Saturday, January 18, 2025

Meet Samara Lubbe, Botswana’s professional tattoo artist

People get tattoos or are ‘inked’ for many reasons. Some do it for spontaneity, drunkenness, rebellion, expression or even aesthetics. However, most people get inked because tattoos carry sentimental weight.

For example, famous footballer and style icon David Beckham has tattoos of his children on different parts of his body. The more popular tattoos are angel wings, Chinese symbols, dolphins, roses and believe it or not the morbid human skull and the conational spots that people have inked on their shoulders, lower back and neck. Women just do it to look sexy and some women ink the conational spots on their intimate body parts.

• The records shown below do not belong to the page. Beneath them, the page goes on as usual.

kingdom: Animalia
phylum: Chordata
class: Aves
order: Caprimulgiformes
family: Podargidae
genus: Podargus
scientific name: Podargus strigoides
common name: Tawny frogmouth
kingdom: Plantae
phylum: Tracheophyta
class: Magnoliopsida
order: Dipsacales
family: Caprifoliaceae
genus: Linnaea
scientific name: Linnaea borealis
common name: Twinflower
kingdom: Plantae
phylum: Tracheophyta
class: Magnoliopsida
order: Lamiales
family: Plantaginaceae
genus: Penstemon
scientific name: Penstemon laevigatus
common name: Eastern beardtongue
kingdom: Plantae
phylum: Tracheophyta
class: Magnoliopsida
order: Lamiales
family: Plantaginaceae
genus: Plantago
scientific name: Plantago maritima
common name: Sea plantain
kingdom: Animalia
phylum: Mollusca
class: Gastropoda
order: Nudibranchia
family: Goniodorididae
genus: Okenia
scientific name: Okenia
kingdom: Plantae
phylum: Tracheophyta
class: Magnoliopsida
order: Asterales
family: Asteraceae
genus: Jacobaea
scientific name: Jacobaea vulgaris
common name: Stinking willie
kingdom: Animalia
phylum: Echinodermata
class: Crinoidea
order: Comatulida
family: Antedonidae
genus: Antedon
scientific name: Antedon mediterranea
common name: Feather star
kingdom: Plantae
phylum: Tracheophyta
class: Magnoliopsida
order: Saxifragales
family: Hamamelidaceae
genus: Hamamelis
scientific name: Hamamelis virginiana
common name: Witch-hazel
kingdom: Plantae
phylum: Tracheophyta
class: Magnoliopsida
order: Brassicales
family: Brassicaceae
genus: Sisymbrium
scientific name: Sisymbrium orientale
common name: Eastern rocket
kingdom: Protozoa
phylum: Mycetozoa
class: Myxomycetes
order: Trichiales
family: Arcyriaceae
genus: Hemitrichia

The tattooing business seems to be lucrative, especially in urban areas like Gaborone and Francistown, where nowadays almost every other person on the street has one.

If you are going to have a tattoo, it’s important that you choose the right one.

There are not many professional tattoos artists in Botswana, and many people opt to cross the border to get tattooed by a professional in South Africa. After all, if something goes wrong you want to be able to hold someone accountable.

Samara Lubbe is one of the few professionally trained tattoo artist in the country. She has a tattoo studio in Gaborone and she has grown herself quite a reputation as one of the best. So if you are looking to get inked, she is the person to see.

The 23 year old owns and runs a residential tattoo parlour called Skin Deep in Gaborone’s Village suburbs. She says she advertises her business mainly through word of mouth and social networks. Her parlour has been in operation since 2010 and has been growing by leaps and bounds ever since.

“Most of my customers are youth, either employed or students. Professionally, I am drawn to drawing, sculpture, mixed media, illustration, cartoons, anime and body art.

Figurative art also intrigues me, whether it is old school, contemporary or animated. I enjoy drawing, as well as sculpting with different medium the most, I love mixing it up as it holds the challenge of new discoveries,” she said.

She charges a minimum P350 for a simple tattoo. She said she once did an enormous tattoo that she charged up to P4000.

Although she has spent most of her life living in Botswana, Lubbe holds an Arts diploma from London. As part of her final assessment, she had to tattoo five people and her unique talent of fine artistry impressed her volunteers and teachers. She has even attended further studies in Toronto and is toying with the idea of going to gain more experience in Europe.